Entitled WA: The Spirit of Harmony and Japanese Design Today, the exhibition shows almost 200 objects, ranging from a rice cooker to chairs.
The Japanese Foundation, which organised the exhibition, describes the character of contemporary Japanese design as a mix between tradition and the modern, between the country's national heritage and that which is Western.
"There is a tendency today to fuse traditional crafts with the latest technology, forge new connections between manual trades and machine production, facilitate exchanges between design activities in urban centers and craft work in outlying regions, promote interaction between Japanese and Western things, develop new uses for recycled materials and blend awareness of the natural environment with technological expertise. Symbiosis and linkages between these opposing terms are found more frequently within the Japanese design world, and the expansion of digital technology is resonating with the growth of a network society both domestically and internationally."

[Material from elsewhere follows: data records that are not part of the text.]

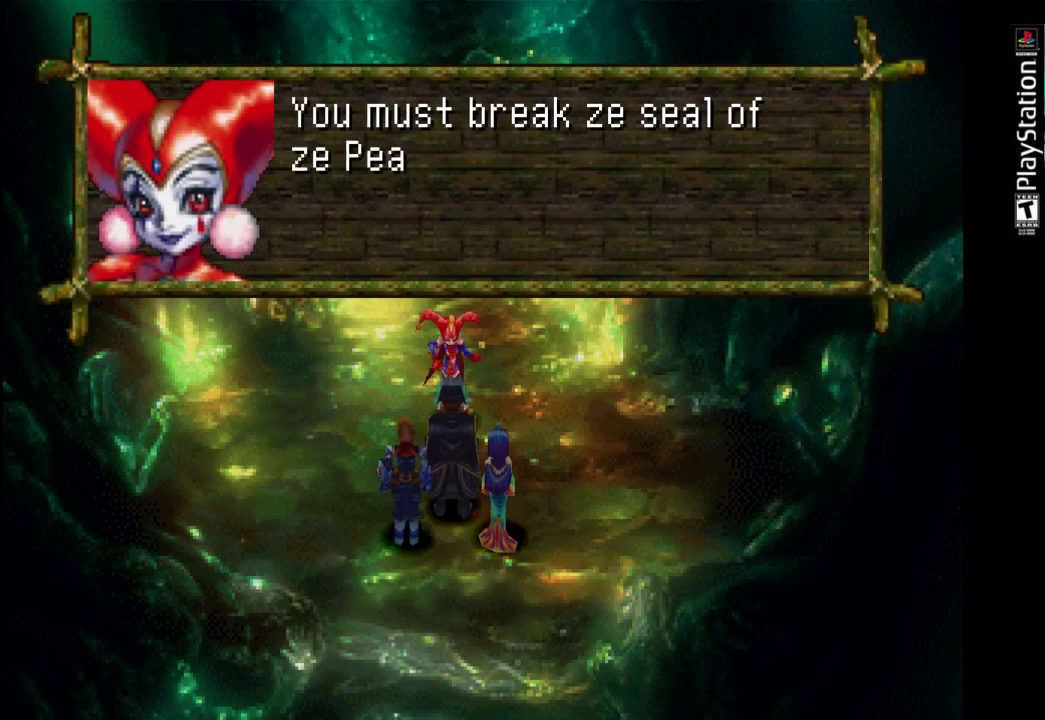
{"buttons": [], "left_stick": "center", "right_stick": "center", "events": []}
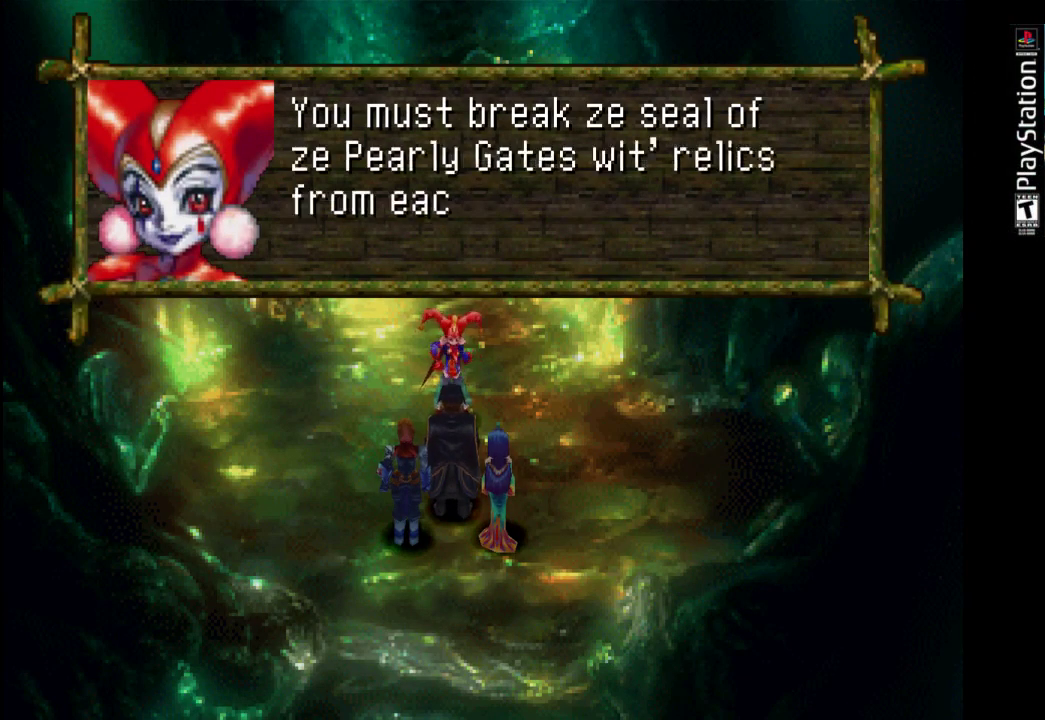
{"buttons": [], "left_stick": "center", "right_stick": "center", "events": []}
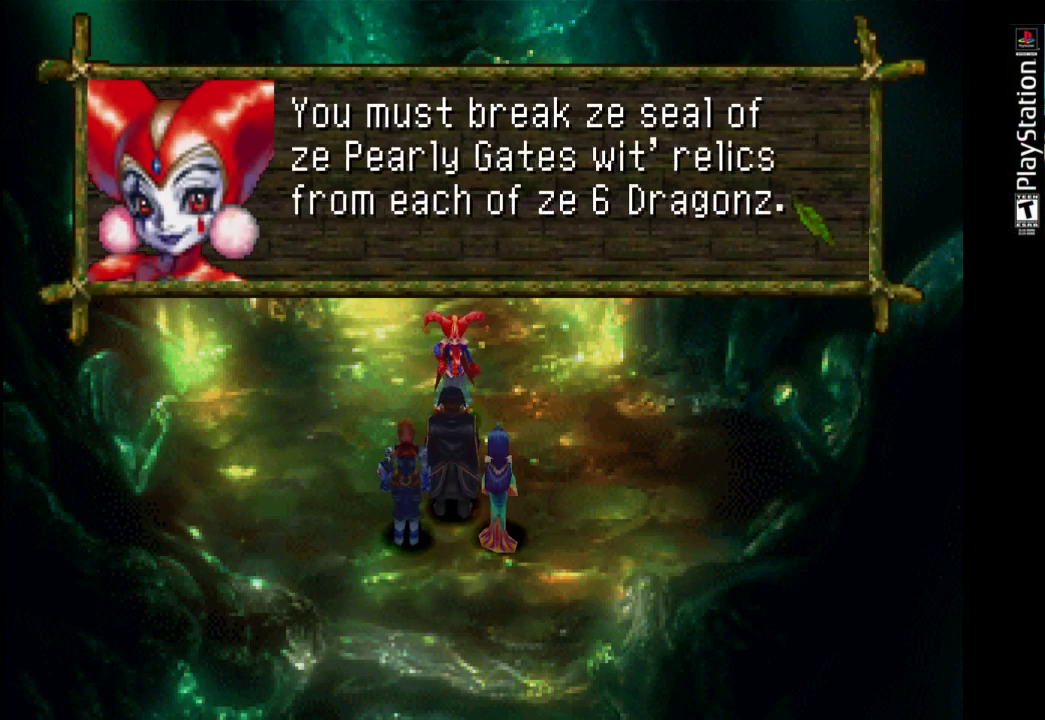
{"buttons": [], "left_stick": "center", "right_stick": "center", "events": []}
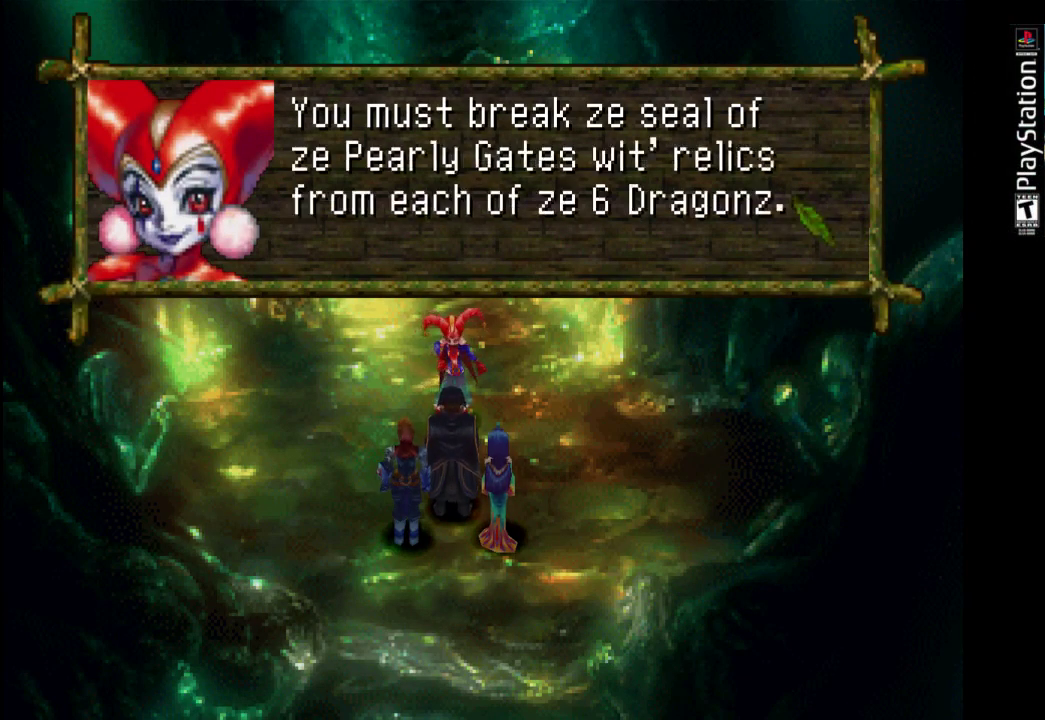
{"buttons": [], "left_stick": "center", "right_stick": "center", "events": []}
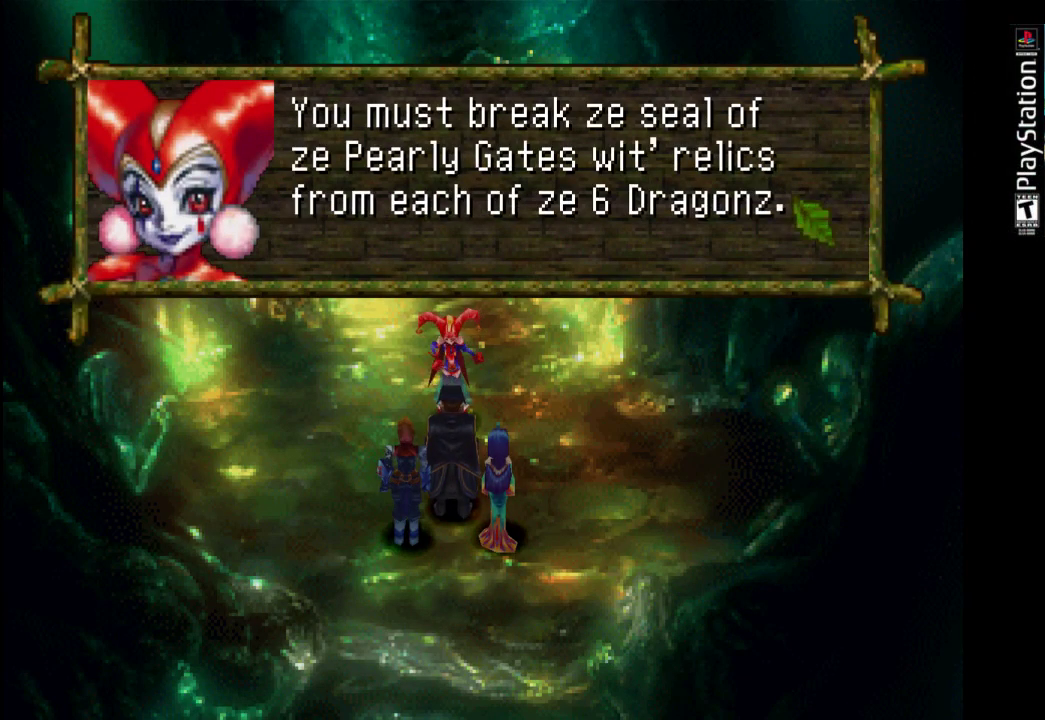
{"buttons": [], "left_stick": "center", "right_stick": "center", "events": []}
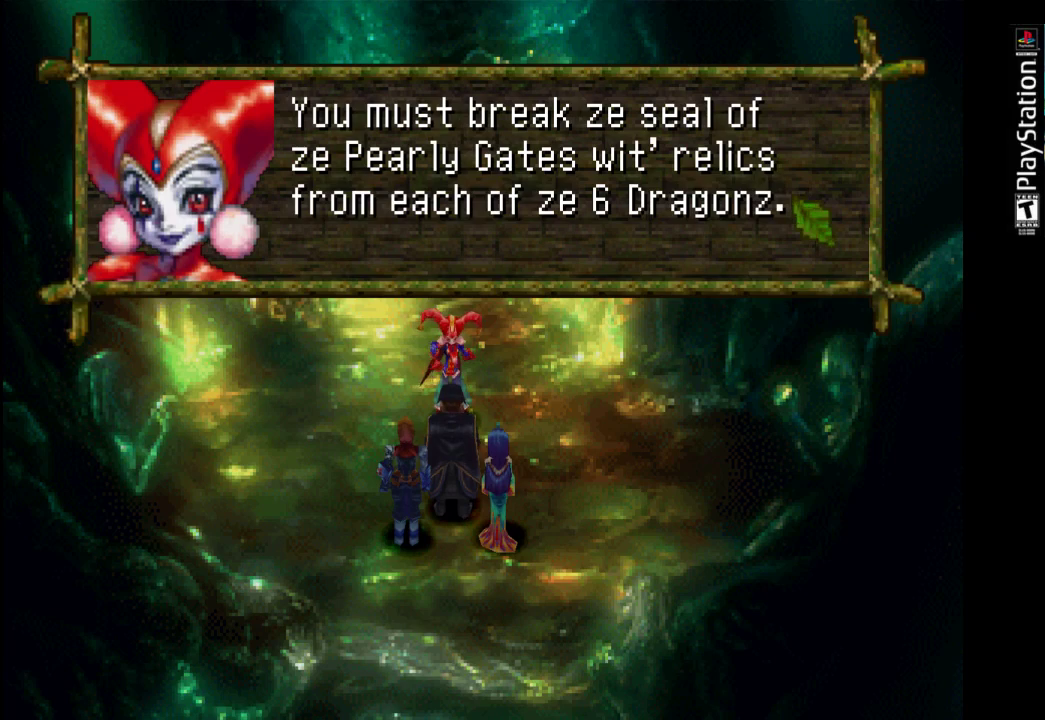
{"buttons": [], "left_stick": "center", "right_stick": "center", "events": [[67, "CROSS", "down"], [167, "CROSS", "up"]]}
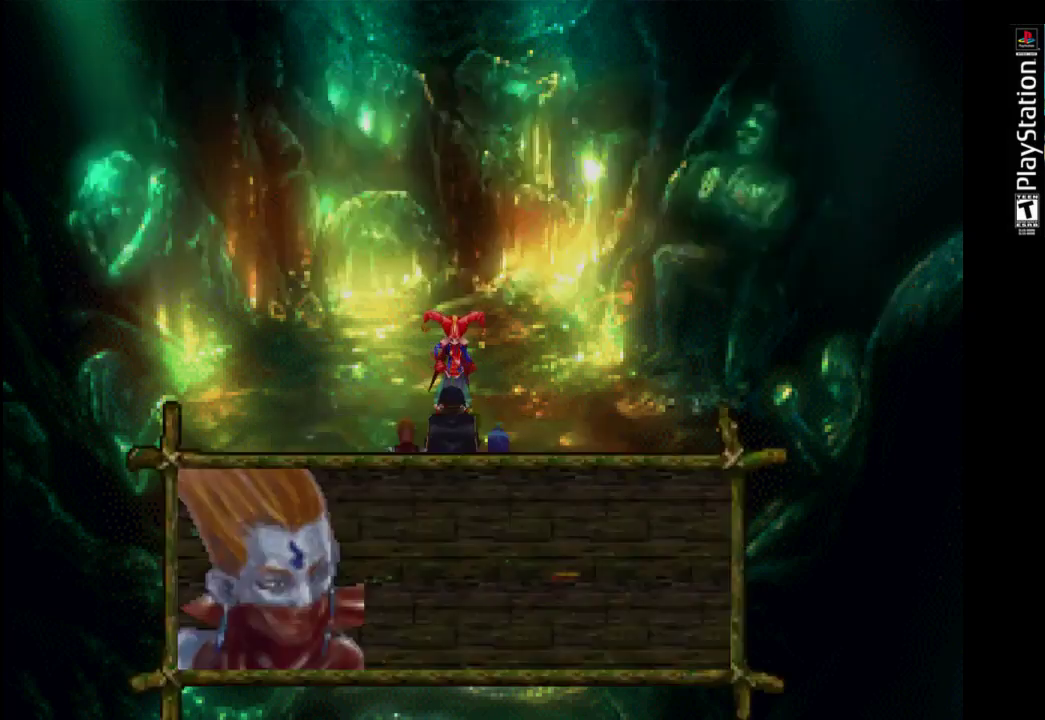
{"buttons": [], "left_stick": "center", "right_stick": "center", "events": []}
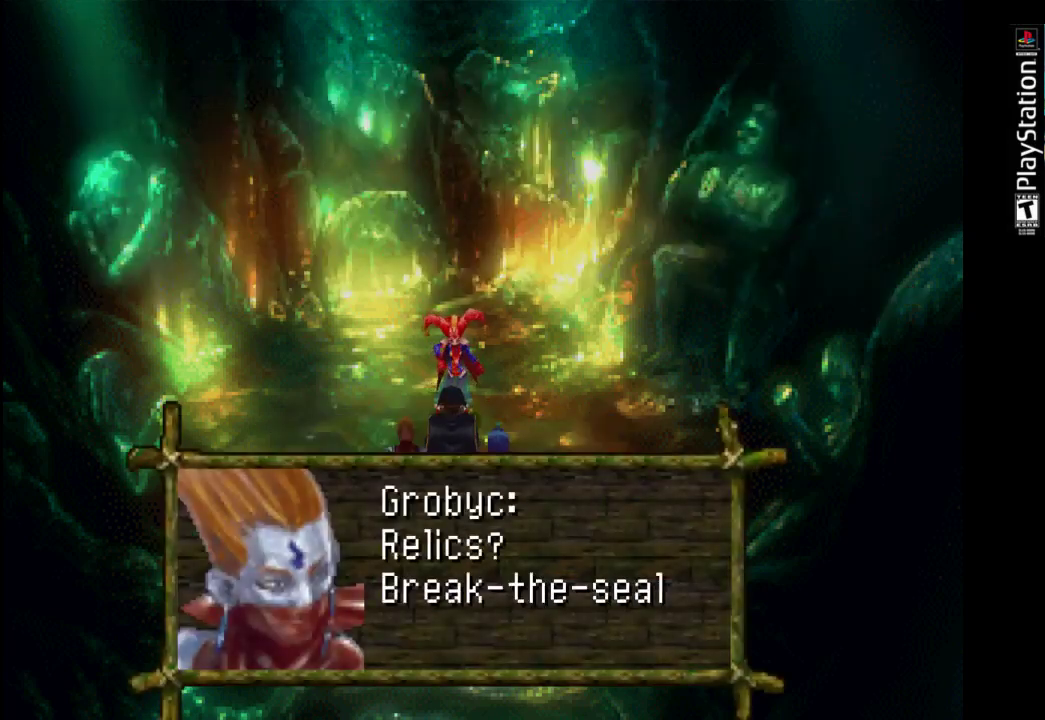
{"buttons": [], "left_stick": "center", "right_stick": "center", "events": []}
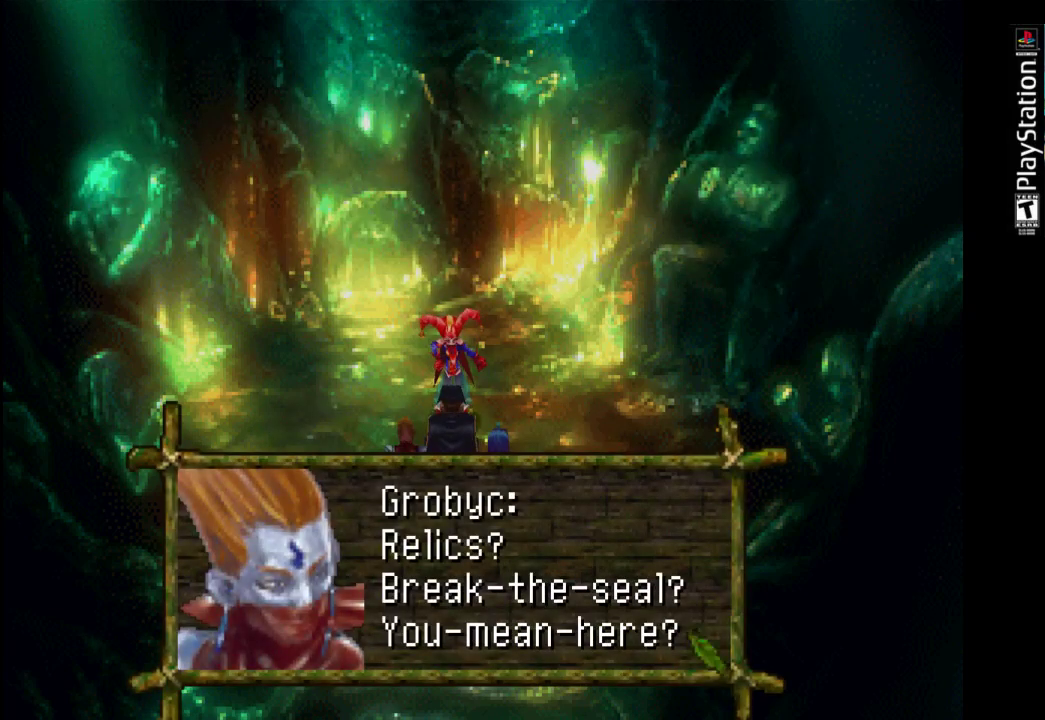
{"buttons": [], "left_stick": "center", "right_stick": "center", "events": []}
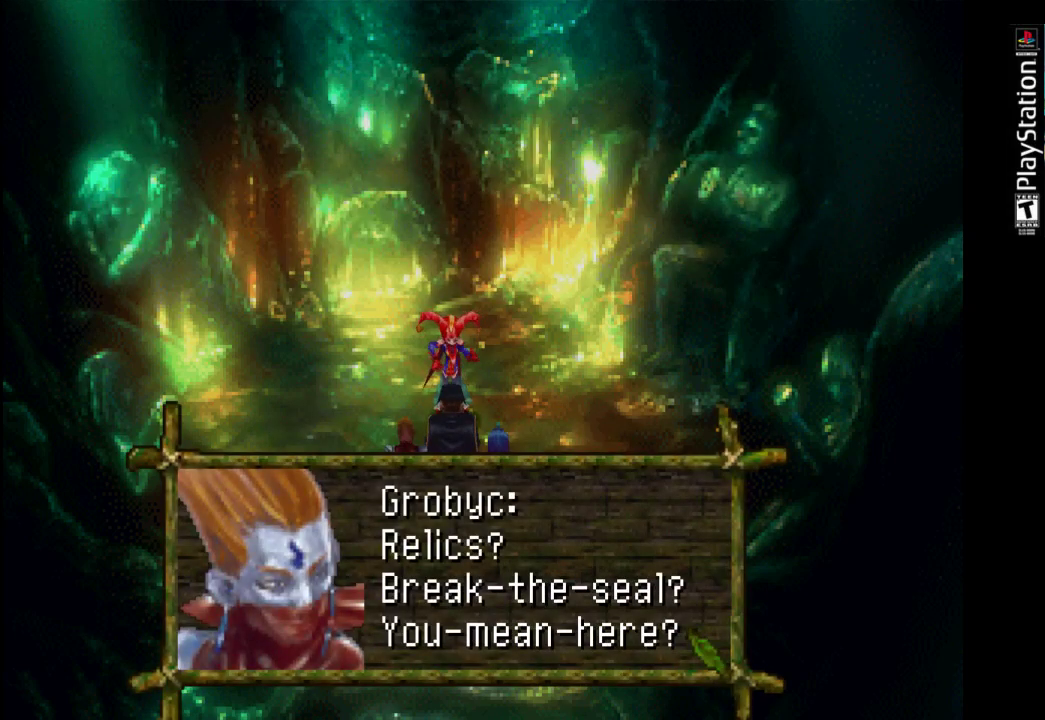
{"buttons": [], "left_stick": "center", "right_stick": "center", "events": [[233, "CROSS", "down"], [400, "CROSS", "up"]]}
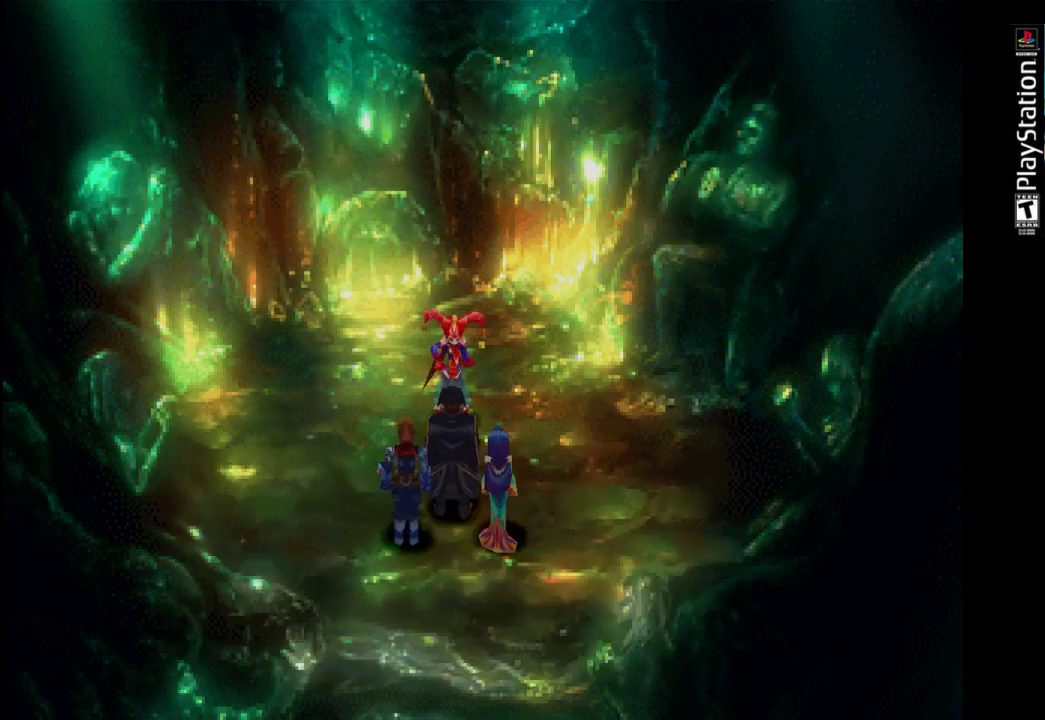
{"buttons": [], "left_stick": "center", "right_stick": "center", "events": []}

Indeed, the automatic rice cooker is disguised as a traditional wooden food carrier. But the Buddhist altar is unquestionably modern. And the Tatami-covered chairs look as if they were half-grown furniture from IKEA.
The exhibition is extraordinary, not only because of the objects it presents, but in the way it presents them. The exhibition is organised by keyword, a wonderful concept which reflects well on Japanese society. And there's a kind of petting zoo for industrial design in one corner of the museum.